> _INFORMATION SUPPLIED_
*-*-*
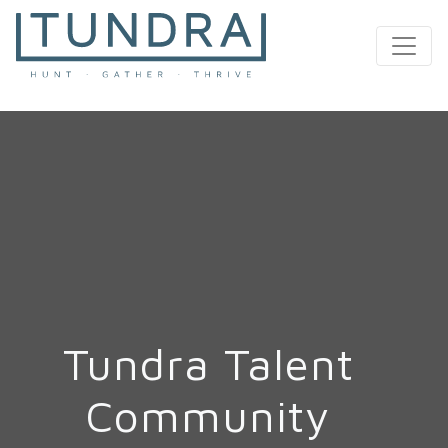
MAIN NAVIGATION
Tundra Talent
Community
*-*-*
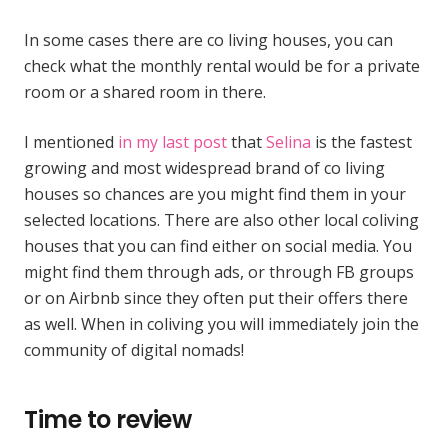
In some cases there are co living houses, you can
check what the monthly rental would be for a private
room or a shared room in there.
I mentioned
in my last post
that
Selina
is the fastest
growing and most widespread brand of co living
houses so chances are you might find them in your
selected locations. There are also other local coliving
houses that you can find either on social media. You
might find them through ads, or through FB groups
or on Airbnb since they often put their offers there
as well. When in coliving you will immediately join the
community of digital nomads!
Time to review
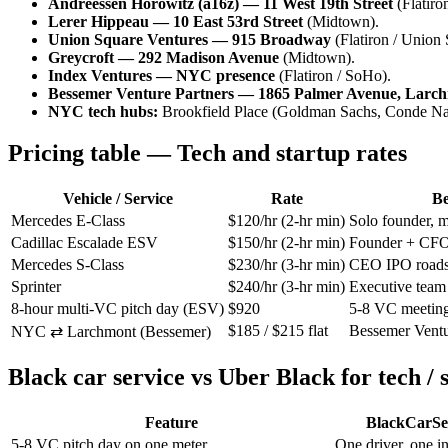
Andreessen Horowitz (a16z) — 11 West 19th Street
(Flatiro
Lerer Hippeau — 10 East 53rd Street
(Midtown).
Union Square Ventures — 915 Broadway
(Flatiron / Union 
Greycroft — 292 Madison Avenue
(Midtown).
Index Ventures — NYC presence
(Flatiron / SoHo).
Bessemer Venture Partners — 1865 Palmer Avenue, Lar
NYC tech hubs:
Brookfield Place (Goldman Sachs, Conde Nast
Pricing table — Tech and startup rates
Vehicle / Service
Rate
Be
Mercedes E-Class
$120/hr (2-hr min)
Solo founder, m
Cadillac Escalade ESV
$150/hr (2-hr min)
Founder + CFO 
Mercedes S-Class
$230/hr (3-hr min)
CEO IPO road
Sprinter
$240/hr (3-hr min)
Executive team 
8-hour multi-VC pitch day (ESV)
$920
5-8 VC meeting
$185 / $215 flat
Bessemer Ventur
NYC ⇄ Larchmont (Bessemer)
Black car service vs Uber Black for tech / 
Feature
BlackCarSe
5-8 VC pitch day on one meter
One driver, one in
*-*-*
Write out, word for word, the stretch of entries that begins at the line with "houses that you" and ends at the line with "One driver, one in". Pictures do not belong in it.

houses that you can find either on social media. You
might find them through ads, or through FB groups
or on Airbnb since they often put their offers there
as well. When in coliving you will immediately join the
community of digital nomads!
Time to review
Andreessen Horowitz (a16z) — 11 West 19th Street
(Flatiro
Lerer Hippeau — 10 East 53rd Street
(Midtown).
Union Square Ventures — 915 Broadway
(Flatiron / Union 
Greycroft — 292 Madison Avenue
(Midtown).
Index Ventures — NYC presence
(Flatiron / SoHo).
Bessemer Venture Partners — 1865 Palmer Avenue, Lar
NYC tech hubs:
Brookfield Place (Goldman Sachs, Conde Nast
Pricing table — Tech and startup rates
Vehicle / Service
Rate
Be
Mercedes E-Class
$120/hr (2-hr min)
Solo founder, m
Cadillac Escalade ESV
$150/hr (2-hr min)
Founder + CFO 
Mercedes S-Class
$230/hr (3-hr min)
CEO IPO road
Sprinter
$240/hr (3-hr min)
Executive team 
8-hour multi-VC pitch day (ESV)
$920
5-8 VC meeting
$185 / $215 flat
Bessemer Ventur
NYC ⇄ Larchmont (Bessemer)
Black car service vs Uber Black for tech / 
Feature
BlackCarSe
5-8 VC pitch day on one meter
One driver, one in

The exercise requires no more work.